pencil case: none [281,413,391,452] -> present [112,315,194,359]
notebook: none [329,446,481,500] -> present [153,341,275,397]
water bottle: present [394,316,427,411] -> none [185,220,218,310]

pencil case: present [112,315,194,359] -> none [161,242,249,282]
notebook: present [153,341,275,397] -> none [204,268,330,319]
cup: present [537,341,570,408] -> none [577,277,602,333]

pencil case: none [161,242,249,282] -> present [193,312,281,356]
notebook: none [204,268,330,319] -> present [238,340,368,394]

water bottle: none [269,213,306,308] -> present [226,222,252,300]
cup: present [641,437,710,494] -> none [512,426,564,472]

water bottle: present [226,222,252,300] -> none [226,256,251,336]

————————

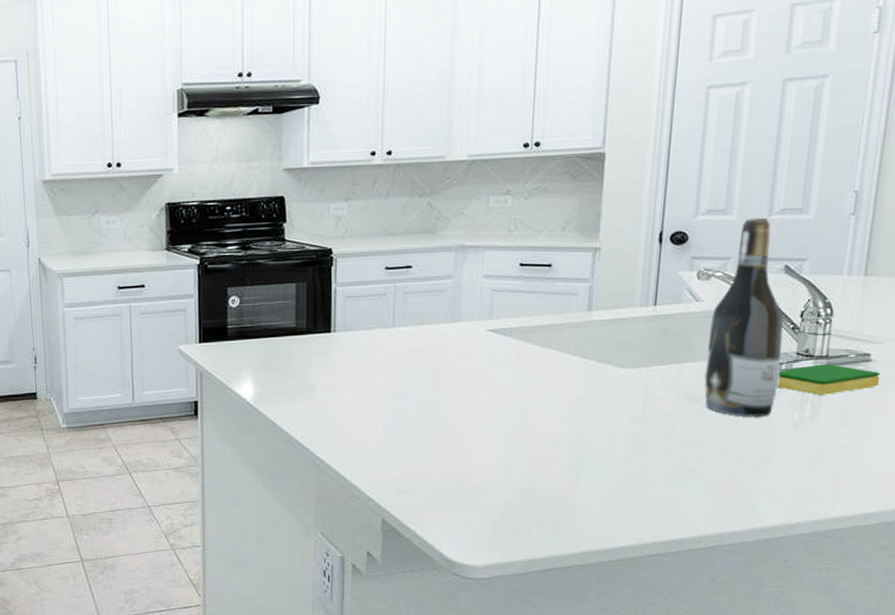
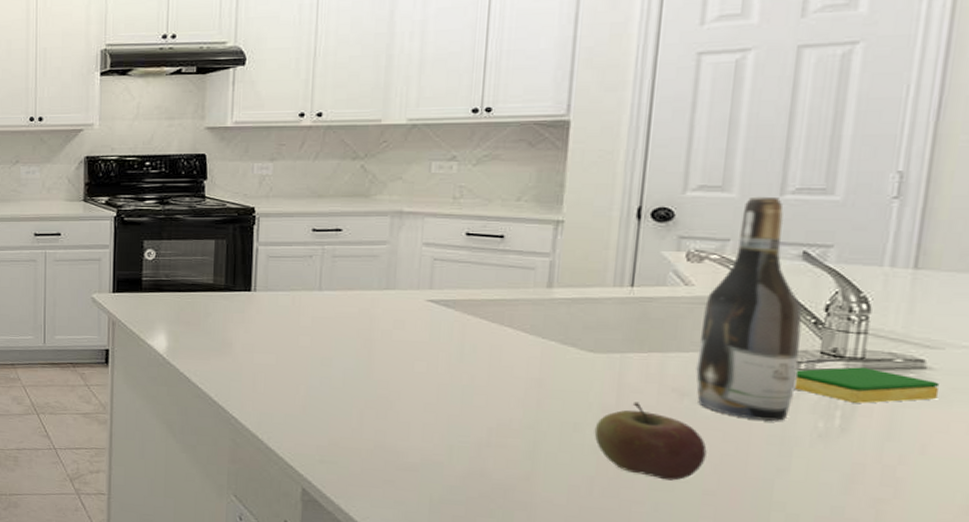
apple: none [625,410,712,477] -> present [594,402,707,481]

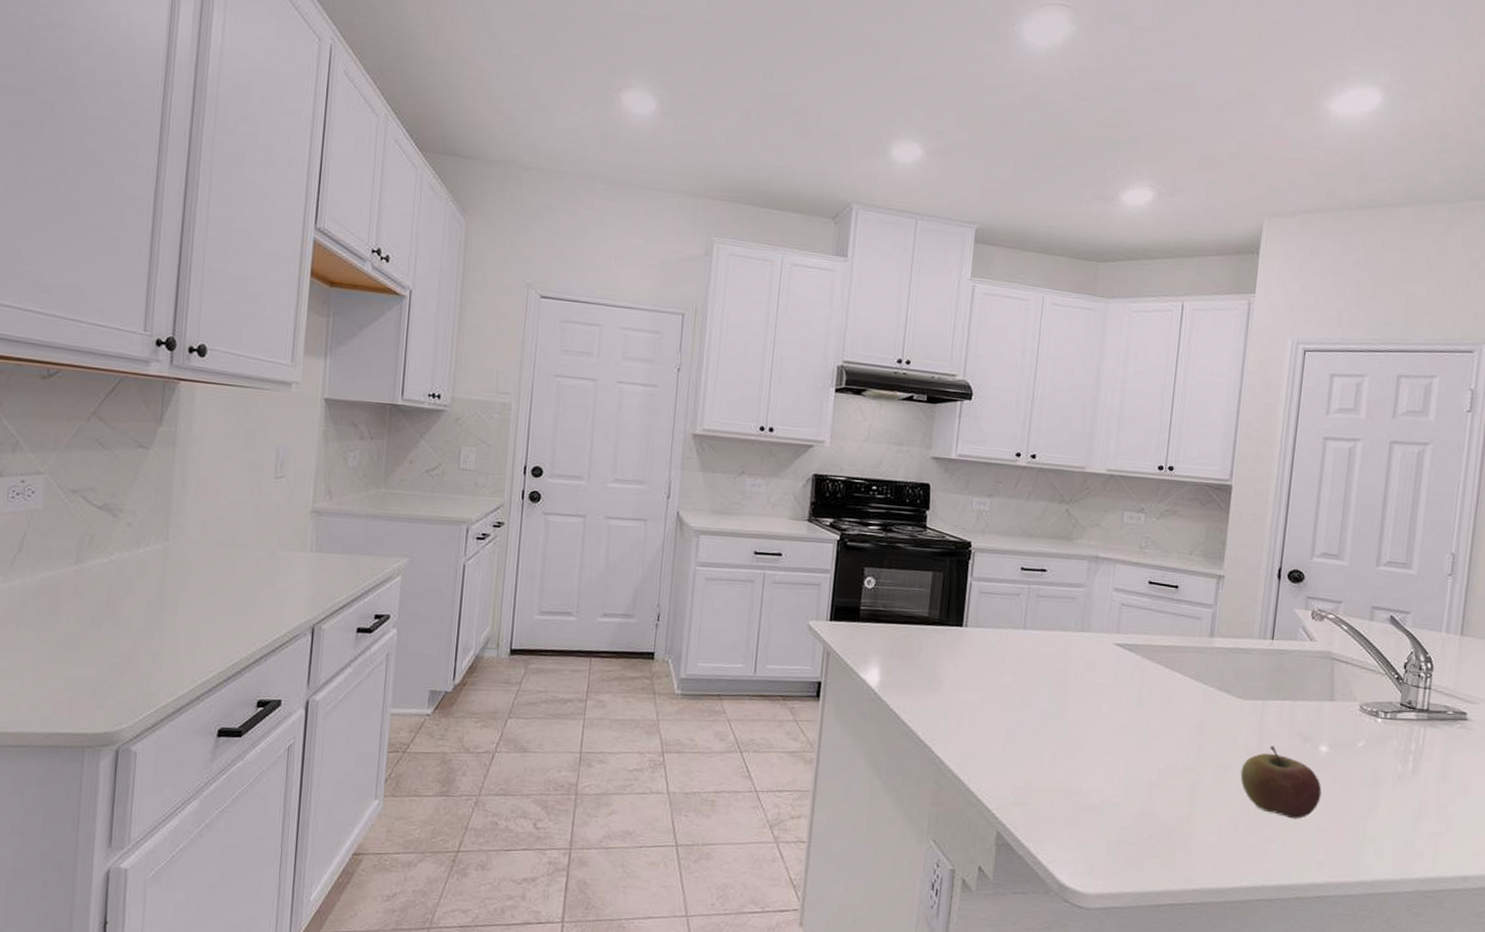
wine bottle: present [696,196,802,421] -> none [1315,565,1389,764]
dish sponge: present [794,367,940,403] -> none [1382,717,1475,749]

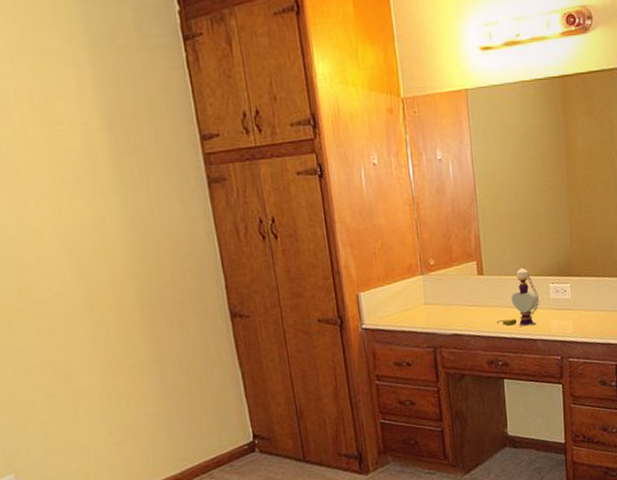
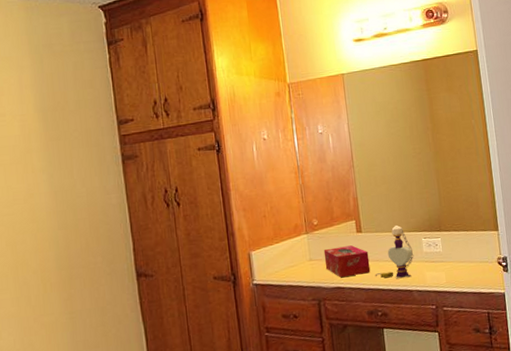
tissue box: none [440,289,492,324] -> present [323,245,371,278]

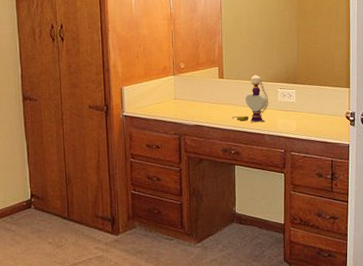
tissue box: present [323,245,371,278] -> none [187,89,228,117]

————————

▶ WHAT IS EXPECTED:
Exactly the lines above from the one with "pencil case: none [281,413,391,452]" to the one with "water bottle: present [226,222,252,300]", both included, are to be quoted; leave the rest out.

▶ PROBLEM SOLUTION:
pencil case: none [281,413,391,452] -> present [112,315,194,359]
notebook: none [329,446,481,500] -> present [153,341,275,397]
water bottle: present [394,316,427,411] -> none [185,220,218,310]

pencil case: present [112,315,194,359] -> none [161,242,249,282]
notebook: present [153,341,275,397] -> none [204,268,330,319]
cup: present [537,341,570,408] -> none [577,277,602,333]

pencil case: none [161,242,249,282] -> present [193,312,281,356]
notebook: none [204,268,330,319] -> present [238,340,368,394]

water bottle: none [269,213,306,308] -> present [226,222,252,300]
cup: present [641,437,710,494] -> none [512,426,564,472]

water bottle: present [226,222,252,300] -> none [226,256,251,336]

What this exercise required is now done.